There was a Russian Fiat waiting for them in Moscow. Behind the wheel was a heavyset, thirtyish man who said his name was Gorchakov and who produced papers to identify himself as a major in the Guards. On the seat beside him were three boxes the size of reams of letter paper, each so crammed that the top was held on with rubber bands. Files on our three possibilities.

Repin walked around the car, inspecting it. His shoes crunched on bits of stone that had worked out of the asphalt. The day was wet but springlike, and he had opened his alpaca coat to get cool. “I don’t like that license very much,” Repin said to the guards major in Russian.

“Why not?”

“Too easy to remember.”

The major sighed. He reminded Tarp of policemen he had known — intelligent, unimaginative, unable to put himself into the worries of others. Repin was quite right, Tarp thought: there should be nothing distinctive about the car.

“I’ll have it changed,” Gorchakov said.

“Good.”

A car came out to the military airport from Moscow and they lost an hour while a new plate was put on. During that time Repin and the major found they disliked each other. They had too many antipathies — old-young, Stalinist-modernist, Guards-Operations. Repin became very busy with the files. Tarp realized for the first time that Repin was nervous.

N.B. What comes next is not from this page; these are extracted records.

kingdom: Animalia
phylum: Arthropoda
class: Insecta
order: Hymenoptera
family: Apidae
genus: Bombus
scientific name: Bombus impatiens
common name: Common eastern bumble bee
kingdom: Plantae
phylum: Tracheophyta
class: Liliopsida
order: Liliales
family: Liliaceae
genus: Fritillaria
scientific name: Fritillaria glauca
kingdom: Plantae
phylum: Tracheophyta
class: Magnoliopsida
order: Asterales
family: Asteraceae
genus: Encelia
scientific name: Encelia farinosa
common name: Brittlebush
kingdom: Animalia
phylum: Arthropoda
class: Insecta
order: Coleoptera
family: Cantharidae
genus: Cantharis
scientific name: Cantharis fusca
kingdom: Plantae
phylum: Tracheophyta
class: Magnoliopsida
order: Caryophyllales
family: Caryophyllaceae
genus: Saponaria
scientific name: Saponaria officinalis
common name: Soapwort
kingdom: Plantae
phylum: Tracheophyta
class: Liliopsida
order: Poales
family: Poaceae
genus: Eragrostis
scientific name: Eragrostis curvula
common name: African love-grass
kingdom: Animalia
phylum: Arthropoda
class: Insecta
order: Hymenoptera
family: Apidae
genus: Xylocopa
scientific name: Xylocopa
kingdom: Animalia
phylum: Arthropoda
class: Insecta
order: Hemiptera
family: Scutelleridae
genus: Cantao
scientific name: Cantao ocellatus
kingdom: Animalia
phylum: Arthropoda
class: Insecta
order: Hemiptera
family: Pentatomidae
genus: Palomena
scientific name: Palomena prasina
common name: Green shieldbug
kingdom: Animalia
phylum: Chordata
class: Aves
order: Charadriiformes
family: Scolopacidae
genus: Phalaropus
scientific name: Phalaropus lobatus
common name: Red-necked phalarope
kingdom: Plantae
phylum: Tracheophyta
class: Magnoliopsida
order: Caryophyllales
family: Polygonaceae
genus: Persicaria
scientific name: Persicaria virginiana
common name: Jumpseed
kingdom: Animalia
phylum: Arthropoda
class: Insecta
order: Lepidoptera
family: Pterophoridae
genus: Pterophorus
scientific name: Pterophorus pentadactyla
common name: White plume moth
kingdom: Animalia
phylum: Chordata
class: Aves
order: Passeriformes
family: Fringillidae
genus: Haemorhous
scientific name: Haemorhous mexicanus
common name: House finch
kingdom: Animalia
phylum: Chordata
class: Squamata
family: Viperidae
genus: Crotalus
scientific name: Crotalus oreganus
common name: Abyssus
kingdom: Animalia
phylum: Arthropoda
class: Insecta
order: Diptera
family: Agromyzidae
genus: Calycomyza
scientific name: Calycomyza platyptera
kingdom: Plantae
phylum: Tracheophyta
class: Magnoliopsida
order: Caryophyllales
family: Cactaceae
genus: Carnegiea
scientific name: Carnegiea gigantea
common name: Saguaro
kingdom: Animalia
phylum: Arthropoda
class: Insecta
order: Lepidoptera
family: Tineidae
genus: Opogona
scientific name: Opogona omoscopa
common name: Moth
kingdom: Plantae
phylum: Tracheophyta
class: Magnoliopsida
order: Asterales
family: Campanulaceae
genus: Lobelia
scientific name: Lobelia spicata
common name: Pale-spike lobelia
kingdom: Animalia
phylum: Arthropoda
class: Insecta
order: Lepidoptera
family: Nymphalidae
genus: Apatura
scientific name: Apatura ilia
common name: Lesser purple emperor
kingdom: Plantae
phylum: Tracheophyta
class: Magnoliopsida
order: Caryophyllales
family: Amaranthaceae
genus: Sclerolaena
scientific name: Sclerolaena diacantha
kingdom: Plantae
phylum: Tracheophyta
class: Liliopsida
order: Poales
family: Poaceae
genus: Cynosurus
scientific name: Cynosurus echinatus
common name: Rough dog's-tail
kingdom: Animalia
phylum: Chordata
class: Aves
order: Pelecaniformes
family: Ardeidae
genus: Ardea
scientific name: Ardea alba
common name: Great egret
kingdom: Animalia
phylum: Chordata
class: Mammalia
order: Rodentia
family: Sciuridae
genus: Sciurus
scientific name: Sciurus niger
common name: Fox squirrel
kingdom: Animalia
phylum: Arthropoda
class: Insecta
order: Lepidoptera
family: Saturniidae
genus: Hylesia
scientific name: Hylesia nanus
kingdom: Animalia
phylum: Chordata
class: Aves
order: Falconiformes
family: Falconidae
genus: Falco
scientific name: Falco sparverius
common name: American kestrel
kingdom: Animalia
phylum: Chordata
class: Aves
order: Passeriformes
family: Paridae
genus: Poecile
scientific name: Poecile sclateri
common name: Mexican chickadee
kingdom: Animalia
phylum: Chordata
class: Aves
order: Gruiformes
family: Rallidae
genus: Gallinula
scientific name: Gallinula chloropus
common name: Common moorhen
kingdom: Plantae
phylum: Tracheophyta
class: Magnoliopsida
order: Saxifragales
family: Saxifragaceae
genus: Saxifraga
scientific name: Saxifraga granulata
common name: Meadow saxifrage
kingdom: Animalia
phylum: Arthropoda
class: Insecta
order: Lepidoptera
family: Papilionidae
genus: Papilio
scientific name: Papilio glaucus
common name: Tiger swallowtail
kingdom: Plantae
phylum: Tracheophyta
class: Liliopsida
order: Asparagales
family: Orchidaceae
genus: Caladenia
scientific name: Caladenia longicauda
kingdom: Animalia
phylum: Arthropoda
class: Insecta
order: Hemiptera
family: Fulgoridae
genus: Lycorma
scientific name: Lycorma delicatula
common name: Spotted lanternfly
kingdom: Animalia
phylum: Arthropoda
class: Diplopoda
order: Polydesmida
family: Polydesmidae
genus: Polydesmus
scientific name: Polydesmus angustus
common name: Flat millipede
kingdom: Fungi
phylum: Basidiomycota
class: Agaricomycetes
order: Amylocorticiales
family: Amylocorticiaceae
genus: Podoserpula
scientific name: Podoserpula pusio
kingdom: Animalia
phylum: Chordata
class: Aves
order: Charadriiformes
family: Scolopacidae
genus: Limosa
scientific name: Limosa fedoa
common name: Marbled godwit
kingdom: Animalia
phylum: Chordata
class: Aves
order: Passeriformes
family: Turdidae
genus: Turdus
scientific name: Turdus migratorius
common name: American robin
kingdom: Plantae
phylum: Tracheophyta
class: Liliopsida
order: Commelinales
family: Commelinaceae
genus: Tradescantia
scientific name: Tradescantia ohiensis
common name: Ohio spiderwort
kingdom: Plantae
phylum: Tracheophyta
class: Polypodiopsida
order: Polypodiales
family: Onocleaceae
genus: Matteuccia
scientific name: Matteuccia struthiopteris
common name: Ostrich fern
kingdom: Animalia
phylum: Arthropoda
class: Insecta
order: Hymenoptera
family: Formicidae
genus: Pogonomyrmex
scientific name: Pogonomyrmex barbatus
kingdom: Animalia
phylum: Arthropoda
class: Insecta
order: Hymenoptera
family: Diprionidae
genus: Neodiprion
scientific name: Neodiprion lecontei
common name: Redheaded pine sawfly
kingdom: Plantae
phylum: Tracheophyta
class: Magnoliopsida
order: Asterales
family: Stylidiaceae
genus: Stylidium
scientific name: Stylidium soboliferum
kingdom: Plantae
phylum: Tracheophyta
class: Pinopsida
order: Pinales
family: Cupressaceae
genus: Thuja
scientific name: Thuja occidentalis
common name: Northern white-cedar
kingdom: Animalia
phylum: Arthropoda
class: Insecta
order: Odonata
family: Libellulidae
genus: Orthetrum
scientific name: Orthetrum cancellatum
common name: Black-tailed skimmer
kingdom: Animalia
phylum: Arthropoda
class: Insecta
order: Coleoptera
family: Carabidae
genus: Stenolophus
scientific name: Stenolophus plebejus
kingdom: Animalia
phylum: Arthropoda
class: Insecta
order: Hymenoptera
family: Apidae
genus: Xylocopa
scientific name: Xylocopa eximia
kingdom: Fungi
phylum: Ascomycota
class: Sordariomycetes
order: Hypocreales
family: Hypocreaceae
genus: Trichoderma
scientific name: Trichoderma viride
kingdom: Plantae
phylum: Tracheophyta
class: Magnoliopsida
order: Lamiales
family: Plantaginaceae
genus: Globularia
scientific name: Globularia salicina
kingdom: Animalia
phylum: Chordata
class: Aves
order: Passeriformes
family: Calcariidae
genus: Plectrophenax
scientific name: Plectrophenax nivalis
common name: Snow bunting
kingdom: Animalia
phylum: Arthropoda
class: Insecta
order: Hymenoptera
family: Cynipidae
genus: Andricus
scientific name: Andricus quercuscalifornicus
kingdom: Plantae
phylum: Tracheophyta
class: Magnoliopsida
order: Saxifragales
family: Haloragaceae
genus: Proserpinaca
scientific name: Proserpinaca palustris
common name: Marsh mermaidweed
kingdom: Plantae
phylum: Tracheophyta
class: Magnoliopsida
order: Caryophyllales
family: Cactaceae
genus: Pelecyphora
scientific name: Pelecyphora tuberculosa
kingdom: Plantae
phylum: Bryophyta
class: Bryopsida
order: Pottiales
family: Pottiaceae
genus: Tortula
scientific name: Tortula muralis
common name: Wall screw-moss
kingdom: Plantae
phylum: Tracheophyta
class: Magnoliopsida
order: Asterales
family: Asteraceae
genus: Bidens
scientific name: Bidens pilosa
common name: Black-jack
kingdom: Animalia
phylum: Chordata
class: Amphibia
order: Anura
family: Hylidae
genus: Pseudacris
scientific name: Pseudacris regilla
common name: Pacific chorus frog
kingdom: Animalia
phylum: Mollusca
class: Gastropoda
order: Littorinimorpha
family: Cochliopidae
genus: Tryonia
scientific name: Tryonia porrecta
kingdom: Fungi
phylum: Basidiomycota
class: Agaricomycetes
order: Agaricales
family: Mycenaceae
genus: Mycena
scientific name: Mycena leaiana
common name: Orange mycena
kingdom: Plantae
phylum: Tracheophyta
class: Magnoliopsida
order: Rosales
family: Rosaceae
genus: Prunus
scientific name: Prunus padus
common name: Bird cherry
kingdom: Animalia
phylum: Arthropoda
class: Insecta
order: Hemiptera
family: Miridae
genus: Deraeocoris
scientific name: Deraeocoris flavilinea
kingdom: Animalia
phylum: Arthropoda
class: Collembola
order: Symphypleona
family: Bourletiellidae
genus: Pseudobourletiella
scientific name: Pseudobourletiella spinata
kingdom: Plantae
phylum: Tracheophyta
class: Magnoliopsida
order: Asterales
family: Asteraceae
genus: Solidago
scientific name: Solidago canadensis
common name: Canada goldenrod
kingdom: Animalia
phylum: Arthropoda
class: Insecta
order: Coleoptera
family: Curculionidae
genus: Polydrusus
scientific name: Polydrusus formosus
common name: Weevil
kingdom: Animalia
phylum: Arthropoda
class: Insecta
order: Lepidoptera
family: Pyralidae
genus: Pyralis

They drove into an area of small factories and dumps and wooden shacks that looked like badly made dollhouses; Tarp could not orient himself. He saw the ugly buildings of the university rising beyond what looked like a mountain of mud, but he could still not place where he was. Repin seemed unconcerned. Repin purported to dislike Moscow and therefore to know nothing about it.

They parked in the submanager’s space of a bicycle-wheel factory, and Repin went inside with Gorchakov, who came out only seconds later as if he were afraid that Tarp would steal the car. Watching his eyes, Tarp knew that he was worried about the files and not about the car. He had probably not been told that Tarp had seen these same files some weeks before.